**YOUR INSTRUCTIONS**. Copy the market commentary below word for word, from start to finish.

═════ EXCERPTED PASSAGE

Technical indicators are negative. The market returned to a correction following mid-November’s reversal. The SPX closed below 1300 for the 83rd straight session and below 1200 for the fourth straight session. The index closed below its April 2010 highs for the sixth straight session. The 50-day moving average has been below the 100-day moving average since July 11th. The 100-day moving average crossed the 200-day average to the downside on September 7th. The index closed below all major moving averages for the fourth second straight session. The SPX closed (by -6.02%) below its 20-day moving average (1232.92) for the seventh straight session. The index closed (by -3.94%) below its 50-day moving average for the fourth straight session. The index closed (by -4.93%) below its 100-day moving average (1218.72) for the sixth straight session. The SPX closed -8.60% below its 200-day moving average, closing below that average for the 18th time in 19 sessions. All moving averages fell. The directional momentum indicator is negative for the sixth straight session, and the trend is weak and increasing. Relative strength fell to 36.39 from 36.88, a neutral range. Next resistance is at 1168.00; next support is at 1154.00.
BKX. On post-Thanksgiving volume, the KBW bank index rose +0.18 points, or +0.52%, to end at 34.90, recording the 79th close below the prior 52-week low of 42.70 from August 25, 2010 and finishing below the 40-level for the 14th time in the last 15 sessions. Volume fell -53.96% to 38.83 million shares, down from 73.97 million shares Wednesday and below the 101.50 million share 50-day average. The BKX closed -18.80% below its August 30, 2010 closing low of 42.98, the trough of the last year’s correction, and -39.78% and -37.26% below its April 23, 2010, and February 14, 2011 respective closes.

══════════
═════ DATASET EXCERPTS

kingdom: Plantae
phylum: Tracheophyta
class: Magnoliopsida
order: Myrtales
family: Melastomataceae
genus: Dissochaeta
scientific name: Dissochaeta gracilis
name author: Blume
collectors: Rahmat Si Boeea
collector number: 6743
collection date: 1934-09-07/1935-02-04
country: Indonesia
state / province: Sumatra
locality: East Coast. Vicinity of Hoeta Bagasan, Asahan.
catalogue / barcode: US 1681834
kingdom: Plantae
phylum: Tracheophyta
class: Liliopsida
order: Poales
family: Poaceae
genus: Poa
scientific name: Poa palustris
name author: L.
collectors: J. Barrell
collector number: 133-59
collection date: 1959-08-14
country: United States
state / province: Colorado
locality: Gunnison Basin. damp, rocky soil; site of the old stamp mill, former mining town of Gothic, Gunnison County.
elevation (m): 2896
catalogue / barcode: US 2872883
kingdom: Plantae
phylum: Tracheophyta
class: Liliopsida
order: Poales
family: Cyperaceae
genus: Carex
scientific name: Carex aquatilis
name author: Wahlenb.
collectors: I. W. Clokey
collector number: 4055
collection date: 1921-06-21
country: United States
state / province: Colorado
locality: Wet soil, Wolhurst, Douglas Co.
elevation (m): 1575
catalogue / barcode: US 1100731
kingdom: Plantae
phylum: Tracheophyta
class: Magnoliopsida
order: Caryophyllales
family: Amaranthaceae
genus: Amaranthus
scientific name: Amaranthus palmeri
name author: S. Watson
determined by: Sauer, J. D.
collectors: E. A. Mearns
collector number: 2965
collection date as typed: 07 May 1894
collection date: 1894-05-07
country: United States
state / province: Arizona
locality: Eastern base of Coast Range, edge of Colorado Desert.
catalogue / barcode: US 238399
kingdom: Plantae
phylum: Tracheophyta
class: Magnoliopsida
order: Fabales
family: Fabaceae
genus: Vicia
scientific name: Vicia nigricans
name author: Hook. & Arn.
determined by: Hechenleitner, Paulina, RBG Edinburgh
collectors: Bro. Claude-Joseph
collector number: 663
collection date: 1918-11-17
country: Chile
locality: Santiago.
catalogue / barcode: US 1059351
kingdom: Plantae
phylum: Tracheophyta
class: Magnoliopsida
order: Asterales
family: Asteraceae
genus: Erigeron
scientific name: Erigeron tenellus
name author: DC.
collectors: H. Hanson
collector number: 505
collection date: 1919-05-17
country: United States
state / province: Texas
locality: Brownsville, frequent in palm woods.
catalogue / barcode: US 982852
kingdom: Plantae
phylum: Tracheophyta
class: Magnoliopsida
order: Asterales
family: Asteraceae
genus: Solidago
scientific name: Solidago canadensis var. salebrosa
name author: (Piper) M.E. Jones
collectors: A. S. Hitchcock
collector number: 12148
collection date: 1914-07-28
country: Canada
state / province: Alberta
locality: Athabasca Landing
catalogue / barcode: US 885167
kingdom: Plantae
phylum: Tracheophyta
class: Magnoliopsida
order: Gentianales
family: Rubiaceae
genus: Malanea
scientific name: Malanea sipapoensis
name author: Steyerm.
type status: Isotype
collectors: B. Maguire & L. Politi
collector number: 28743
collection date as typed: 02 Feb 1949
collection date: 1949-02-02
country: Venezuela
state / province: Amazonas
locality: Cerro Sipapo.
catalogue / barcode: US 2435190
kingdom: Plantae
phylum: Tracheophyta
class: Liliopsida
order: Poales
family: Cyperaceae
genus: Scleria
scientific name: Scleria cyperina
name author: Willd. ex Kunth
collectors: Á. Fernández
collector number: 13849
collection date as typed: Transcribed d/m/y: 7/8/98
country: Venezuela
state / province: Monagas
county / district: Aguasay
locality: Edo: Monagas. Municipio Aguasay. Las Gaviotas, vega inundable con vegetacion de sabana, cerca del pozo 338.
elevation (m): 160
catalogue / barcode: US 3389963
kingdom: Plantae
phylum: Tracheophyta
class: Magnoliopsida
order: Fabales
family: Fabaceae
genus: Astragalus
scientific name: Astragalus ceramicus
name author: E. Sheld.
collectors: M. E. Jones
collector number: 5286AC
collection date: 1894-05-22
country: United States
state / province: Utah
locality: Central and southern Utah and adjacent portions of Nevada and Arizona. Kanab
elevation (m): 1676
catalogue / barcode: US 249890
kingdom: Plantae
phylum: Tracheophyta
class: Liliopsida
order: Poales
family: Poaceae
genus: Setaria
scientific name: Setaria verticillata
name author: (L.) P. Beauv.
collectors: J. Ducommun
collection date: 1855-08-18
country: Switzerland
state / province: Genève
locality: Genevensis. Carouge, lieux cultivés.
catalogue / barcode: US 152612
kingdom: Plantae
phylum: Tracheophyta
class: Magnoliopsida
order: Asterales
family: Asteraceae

══════════

**EXERCISE ANSWER**.
Technical indicators are negative. The market returned to a correction following mid-November’s reversal. The SPX closed below 1300 for the 83rd straight session and below 1200 for the fourth straight session. The index closed below its April 2010 highs for the sixth straight session. The 50-day moving average has been below the 100-day moving average since July 11th. The 100-day moving average crossed the 200-day average to the downside on September 7th. The index closed below all major moving averages for the fourth second straight session. The SPX closed (by -6.02%) below its 20-day moving average (1232.92) for the seventh straight session. The index closed (by -3.94%) below its 50-day moving average for the fourth straight session. The index closed (by -4.93%) below its 100-day moving average (1218.72) for the sixth straight session. The SPX closed -8.60% below its 200-day moving average, closing below that average for the 18th time in 19 sessions. All moving averages fell. The directional momentum indicator is negative for the sixth straight session, and the trend is weak and increasing. Relative strength fell to 36.39 from 36.88, a neutral range. Next resistance is at 1168.00; next support is at 1154.00.
BKX. On post-Thanksgiving volume, the KBW bank index rose +0.18 points, or +0.52%, to end at 34.90, recording the 79th close below the prior 52-week low of 42.70 from August 25, 2010 and finishing below the 40-level for the 14th time in the last 15 sessions. Volume fell -53.96% to 38.83 million shares, down from 73.97 million shares Wednesday and below the 101.50 million share 50-day average. The BKX closed -18.80% below its August 30, 2010 closing low of 42.98, the trough of the last year’s correction, and -39.78% and -37.26% below its April 23, 2010, and February 14, 2011 respective closes.